Zum 50. Todestag von Ernesto „Che“ Guevara hat Stefanie Braunisch sich angesehen, was heute von der Ikone noch übrig ist.
Sei es als Büste im Donaupark in Wien, an den Wänden diverser Lokale oder unumgänglich als Motiv auf T-Shirts: Che Guevara ist ein halbes Jahrhundert nach seinem Tod allgegenwärtig. Doch wie entstand dieser Mythos?
Das berühmte Portrait stammt vom kubanischen Fotograf Alberto Korda: Im März 1960 explodierte der Waffen transportierende Frachter La Coubre im Hafen von Havanna. Für Fidel Castro ein Sabotageakt der USA, die das zurückwiesen. Bei einer Begräbnisfeier für die rund 100 getöteten Hafenarbeiter tauchte Che Guevara im Hintergrund der Bühne auf. Der Blick in die Ferne, das Barett mit Stern – Korda drückte ab, ein Mythos war geboren.
Autor und Journalist (u.a. regelmäßig für das Südwind-Magazin) Robert Lessmann, der 2006 eine Che Guevara-Biographie schrieb, nennt den von Korda festgehaltenen Che „Prototyp eines Berufsrevolutionärs“. Die Faszination für Che Guevara rührte einst laut Lessmann nicht zuletzt von seiner Beteiligung an der kubanischen Revolution, seiner Prinzipientreue und seinem Märtyrer-Willen her, was viele bewunderten.
Ernesto Guevara opferte sich für die Sache auf, und für andere. 1967 führte dies zu seinem Tod, nach einem Verrat wurde er unter Mithilfe von US-Geheimdiensten in Bolivien von der Armee gefangengenommen und erschossen.
Che lebt! Der Mythos sollte aber weiterleben. Für Kulturwissenschaftler und Publizist Thomas Mießgang trugen dabei besonders die Bilder nach der Exekution dazu bei. Die Fotos würden mitunter an eine Pietà erinnern, die in der katholischen Kirche verbreitete Darstellung des Leichnams des vom Kreuz abgenommenen Jesus Christus im Schoß Marias.
Ernesto Rafael Guevara de la Serna, genannt „Che“
Geboren am 14. Juni 1928 in Argentinien, reiste Guevara in seiner Jugend und während seines Medizinstudiums durch Südamerika und setzte sich mit marxistisch-kommunistischen Prinzipien auseinander. Guevara war 1959 einer der Hauptbeteiligten der kubanischen Revolution und danach Industrieminister und Leiter der kubanischen Nationalbank. Nach politischen Differenzen in Kuba unterstützte er 1965 die Revolution in der damaligen Republik Kongo und versuchte 1966 in Bolivien eine kommunistische Revolution voranzutreiben. Am 9. Oktober 1967 wurde er in Bolivien erschossen. S.B.
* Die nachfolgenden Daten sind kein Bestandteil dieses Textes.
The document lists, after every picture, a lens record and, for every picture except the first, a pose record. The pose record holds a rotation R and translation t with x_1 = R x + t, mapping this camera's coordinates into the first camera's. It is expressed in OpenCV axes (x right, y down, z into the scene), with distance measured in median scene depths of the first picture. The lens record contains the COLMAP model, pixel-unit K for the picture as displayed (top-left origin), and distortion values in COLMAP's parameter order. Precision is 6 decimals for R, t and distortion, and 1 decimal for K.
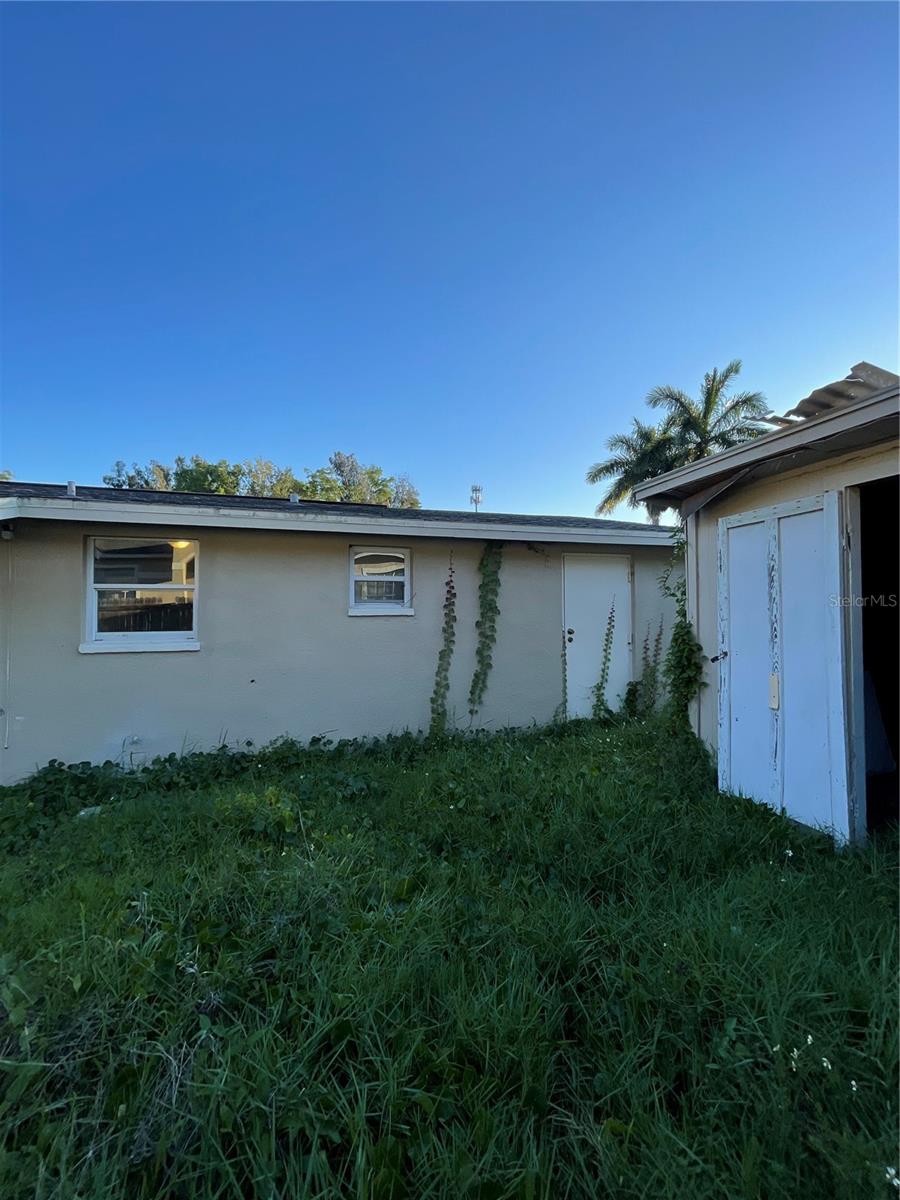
lens RADIAL K [[486.7, 0, 450.6], [0, 486.7, 599.5], [0, 0, 1]] dist [-0.002885, 0.001221]
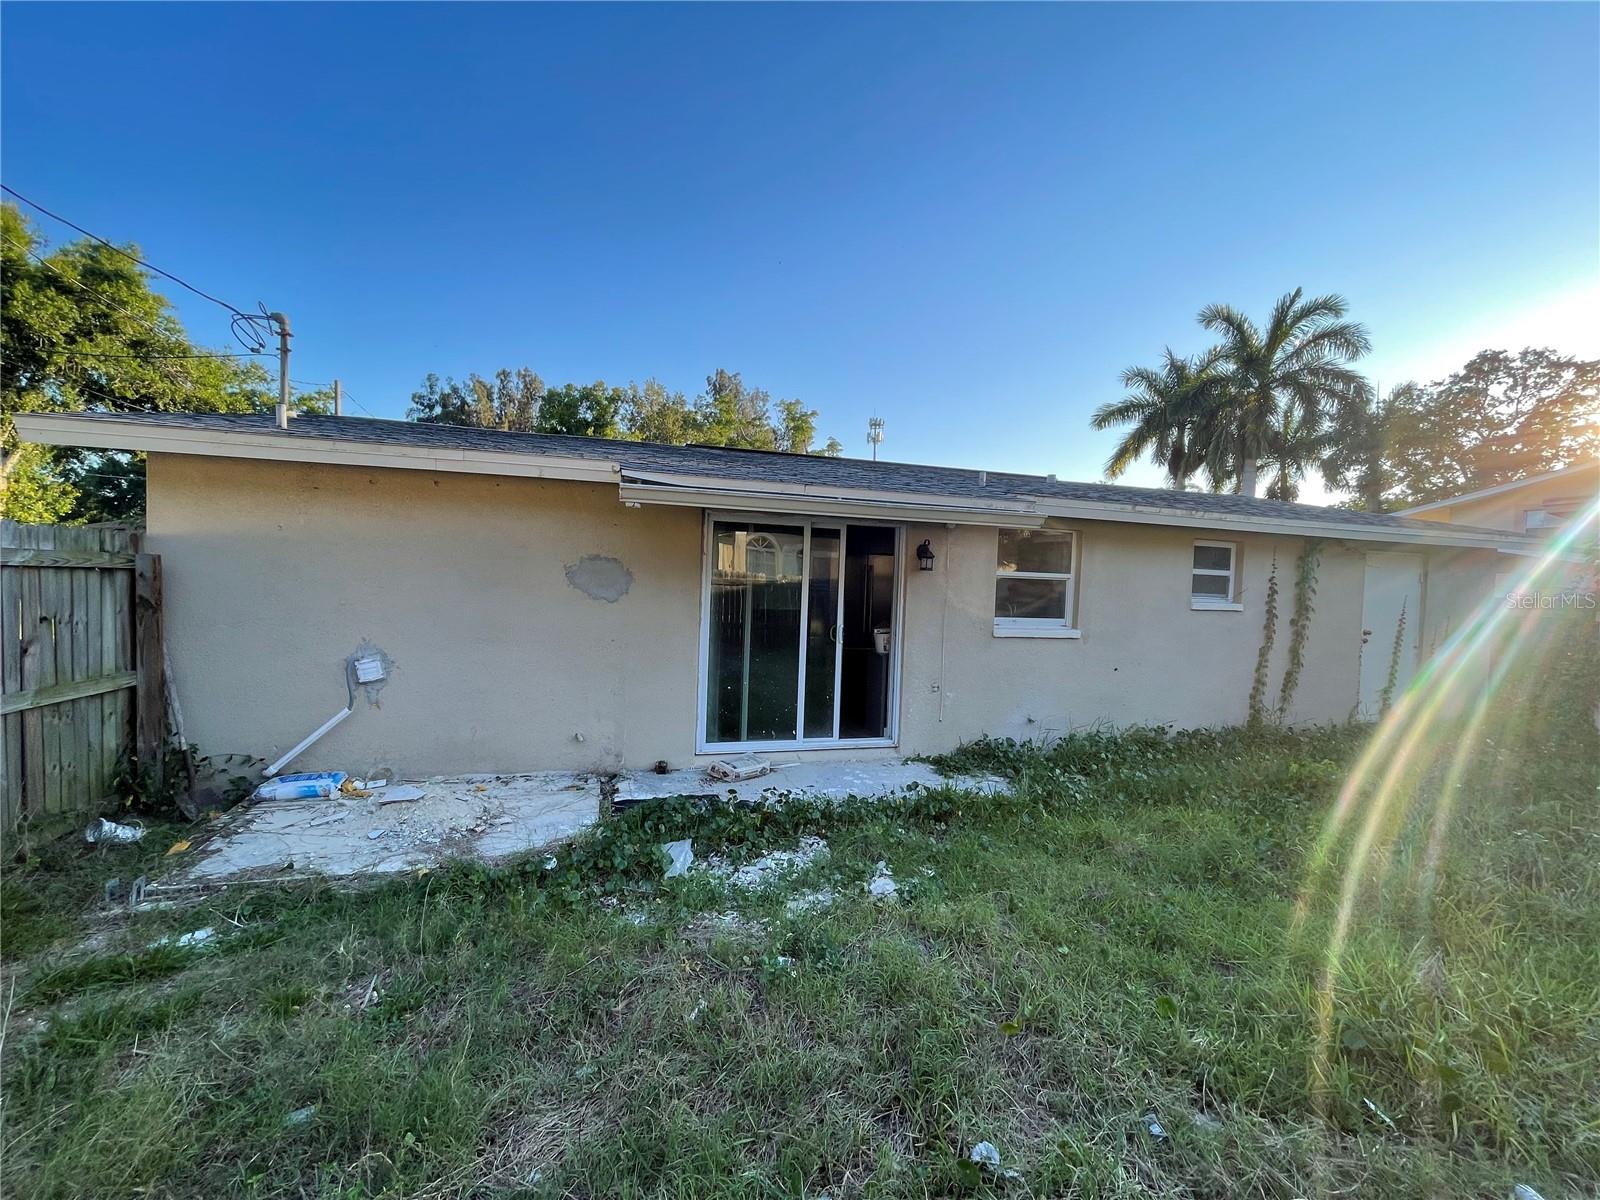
lens RADIAL K [[648.9, 0, 805.5], [0, 648.9, 607.3], [0, 0, 1]] dist [-0.002885, 0.001221]
pose [[0.998830, 0.041351, -0.025081, -1.045812], [-0.039847, 0.997534, 0.057780, -0.018044], [0.027408, -0.056713, 0.998014, -0.390640]]
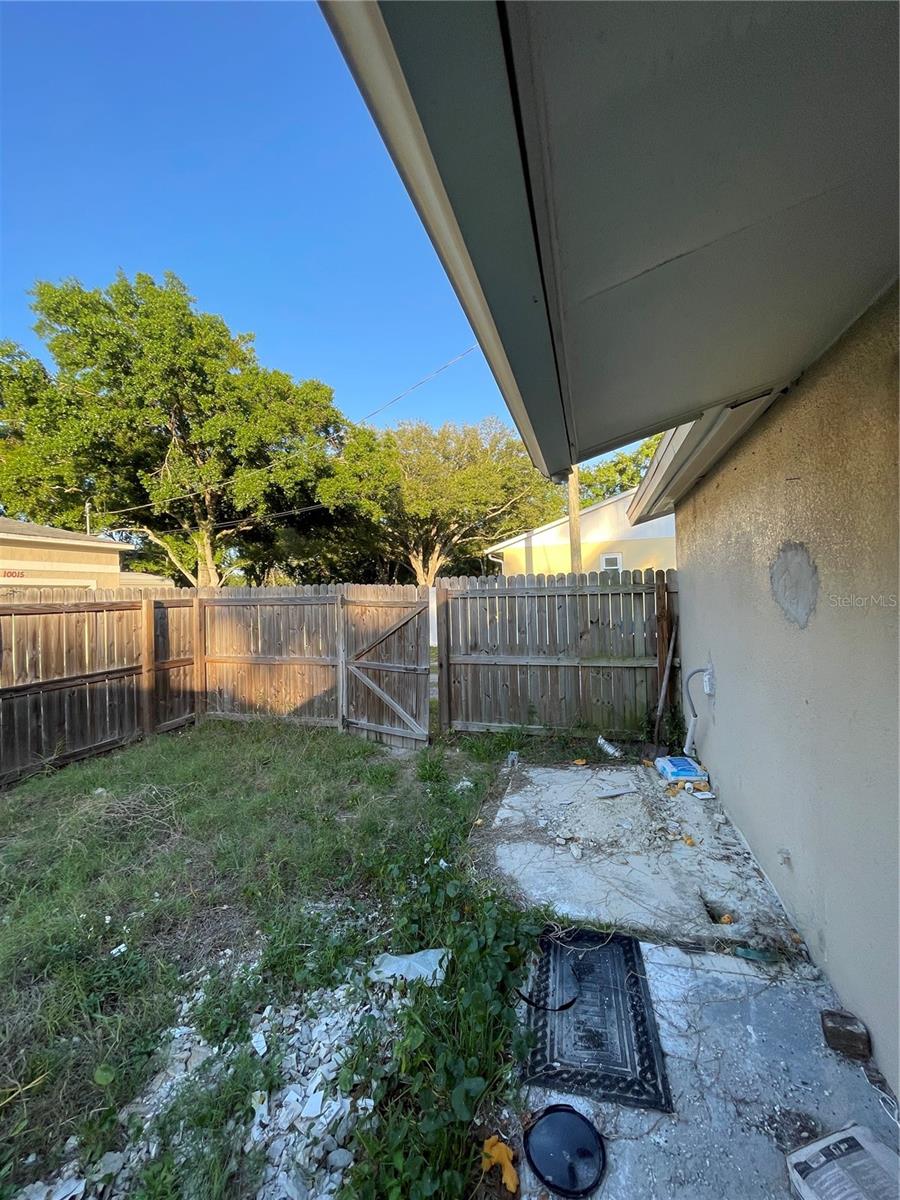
lens RADIAL K [[486.7, 0, 453.9], [0, 486.7, 599.2], [0, 0, 1]] dist [-0.002885, 0.001221]
pose [[-0.559584, 0.028472, -0.828284, -0.873646], [0.054749, 0.998497, -0.002665, 0.008420], [0.826963, -0.046839, -0.560302, 0.681586]]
Für seine Gegner sei die Reaktion auf die Fotos eine ideologische Niederlage gewesen, sie wollten Guevaras Andenken damit eher vertreiben, so Mießgang, der sich mehrfach mit Che auseinandersetzte.
Che Guevara, das war nicht immer nur Revolutionsromantik: Zahlreiche Todesurteile wurden in seiner Verantwortung vollstreckt, Straf- und Arbeitslager für „Gegner der Revolution“ errichtet.
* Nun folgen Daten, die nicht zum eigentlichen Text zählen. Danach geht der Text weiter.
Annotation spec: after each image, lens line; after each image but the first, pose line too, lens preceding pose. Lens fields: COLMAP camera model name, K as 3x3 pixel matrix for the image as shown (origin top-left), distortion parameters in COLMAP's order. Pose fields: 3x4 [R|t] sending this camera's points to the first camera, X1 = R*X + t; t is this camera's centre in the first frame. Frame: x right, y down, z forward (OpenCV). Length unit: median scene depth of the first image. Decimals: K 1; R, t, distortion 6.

Fehlende Reflexion. In der Öffentlichkeit ist eine differenzierte Sicht auf Guevaras Wirken für Mießgang verloren gegangen – „Che“ sei heute als Symbol praktisch entpolitisiert.
Lange sei das Politische an Che ein Grund dafür gewesen, dass er zur Legende wurde. Besonders die linke 68er-Generation in Europa verwendete ihn als „fotogenes Aushängeschild der Revolution“, wie Lessmann es nennt. Seine Idee einer Weltrevolution, die von den Befreiungsbewegungen in Lateinamerika, Afrika und Asien ausgeht, inspirierte viele Menschen weltweit.
Erst im Laufe der Zeit verloren sich die revolutionären Ansprüche an Guevara immer mehr.
Was heute bleibt, ist Kordas Portrait als Sinnbild einer Revolution, auf T-Shirts, Tassen und Postern. Ironischerweise, wie Mießgang bemerkt. Während Guevara Zeit seines Lebens für den Kommunismus kämpfte, wurde sein Bild vom Kapitalismus gekapert.